A Company funds paying for B company Expenses

Hello, the person I work for is the sole owner of two separate companies... He often uses the funds from "A inc." to pay for expenses in "B Inc". What is the best way to journalise this ( thinking about tax impacts too) ? as a shareholder equity? Shareholder loan? loan from company A to B?

  • 0

    Just create a new account called 'Due To/From A' in Company B and 'Due To/From B' in company A. it can be set up as either an asset account or a liability account. At each of each month just compare the 2 accounts with each other to ensure they both reconcile to each other. When funds are transferred from A then A would record as a general journal entry CR Bank and DR Due to/From B, Then in B you would do the same journal entry to DR bank and CR Due to/from A.

  • 0 in reply to Smith and Co

    In my case, the company owner often makes payments from her personal account and later (or before) writes cheques to herself to cover it.
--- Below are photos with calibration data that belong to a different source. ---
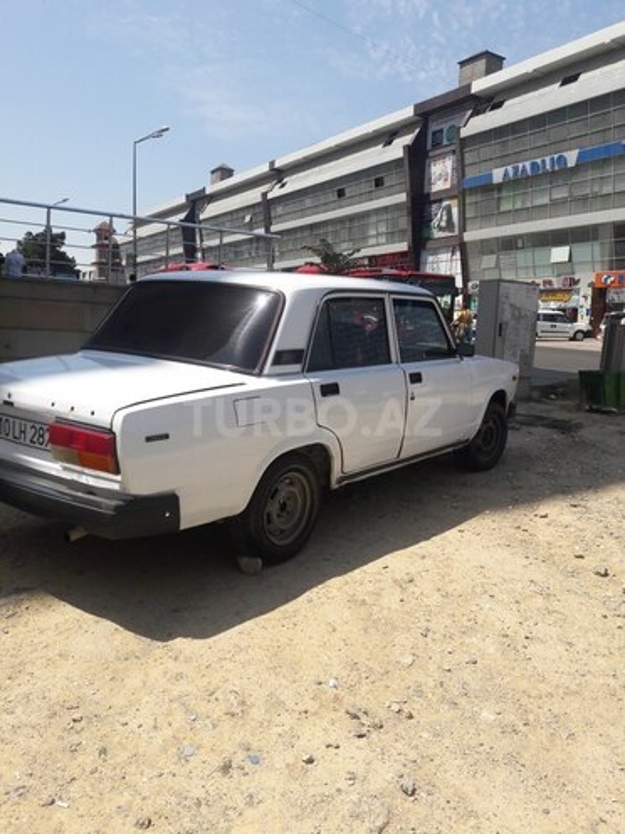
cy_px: 417
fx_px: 674
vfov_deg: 63.4
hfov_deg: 49.7
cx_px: 312
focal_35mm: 28
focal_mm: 3.7
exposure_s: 1/1855
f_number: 1.9
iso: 40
    I ended up setting up the "1065 [owner] for bill payment" account as an asset account like Smithco says.  (it can go contra (negative) from time to time - that doesn't matter).  The point of this post is that I set it up the "due" account as account class "bank", so I can make payments FROM it directly.

    When she uses her personal interac to send cash to one of her contractors, I just enter a purchase by "cash" from "[owner] for bill payment" account.  No playing with the journal is needed.  

    Then her cheques to herself are "other payment" from the regular chequing account for account 1065.

    In my case, I'm only accounting for the entity on one side.  In your case, with both entities under your accounting, I think I agree with Smithco's "due to/from" terminology.